2021-12-23 06:10:25,003 INFO retry.RetryInvocationHandler: java.io.EOFException: End of File Exception between local host is: "master/172.17.0.2"; destination host is: "master2":8032; : java.io.EOFException; For more details see: http://wiki.apache.org/hadoop/EOFException, while invoking ApplicationClientProtocolPBClientImpl.getApplicationReport over rm2. Trying to failover immediately.
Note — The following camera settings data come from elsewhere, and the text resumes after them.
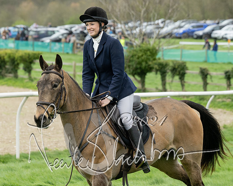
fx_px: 1573
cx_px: 81
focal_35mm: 228
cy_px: 89
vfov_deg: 6.8
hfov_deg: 8.5
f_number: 5
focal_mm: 130
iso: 400
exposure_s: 1/1000
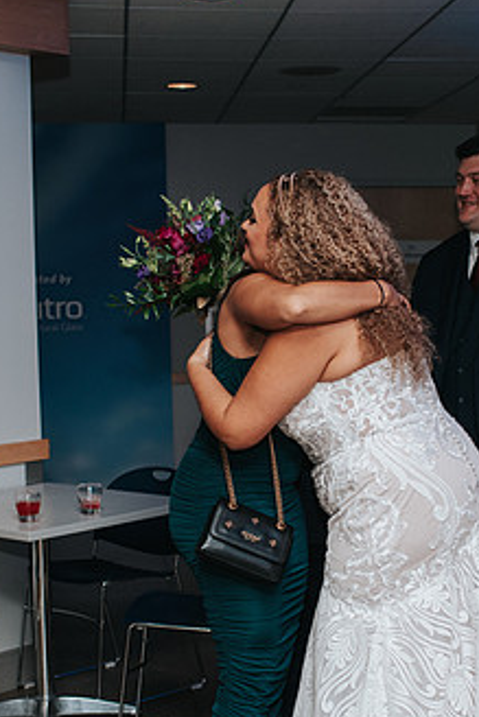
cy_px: 463
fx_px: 1435
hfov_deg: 18.9
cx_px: 296
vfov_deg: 27.9
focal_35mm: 72
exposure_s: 1/200
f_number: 2.8
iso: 900
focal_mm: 35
2021-12-23 06:10:25,003 INFO client.ConfiguredRMFailoverProxyProvider: Failing over to rm1
2021-12-23 06:10:25,004 INFO retry.RetryInvocationHandler: java.net.ConnectException: Call From master/172.17.0.2 to master:8032 failed on connection exception: java.net.ConnectException: Connection refused; For more details see: http://wiki.apache.org/hadoop/ConnectionRefused, while invoking ApplicationClientProtocolPBClientImpl.getApplicationReport over rm1 after 1 failover attempts. Trying to failover after sleeping for 18340ms.
2021-12-23 06:10:43,347 INFO client.ConfiguredRMFailoverProxyProvider: Failing over to rm2
...
I understand that sparks have completed the resource manager allocation after work, so it is normal for the above error log to appear.
- Q1. Is the above job normal?
- Q2. After this work, where can I check the results? Can I check them on "containerlogs web UI"?
IMPORTANT!! ADD. I re-ran the command. and check the status: SUCCEEDED. Why does the park-submit operation sometimes succeed and sometimes stop in the middle?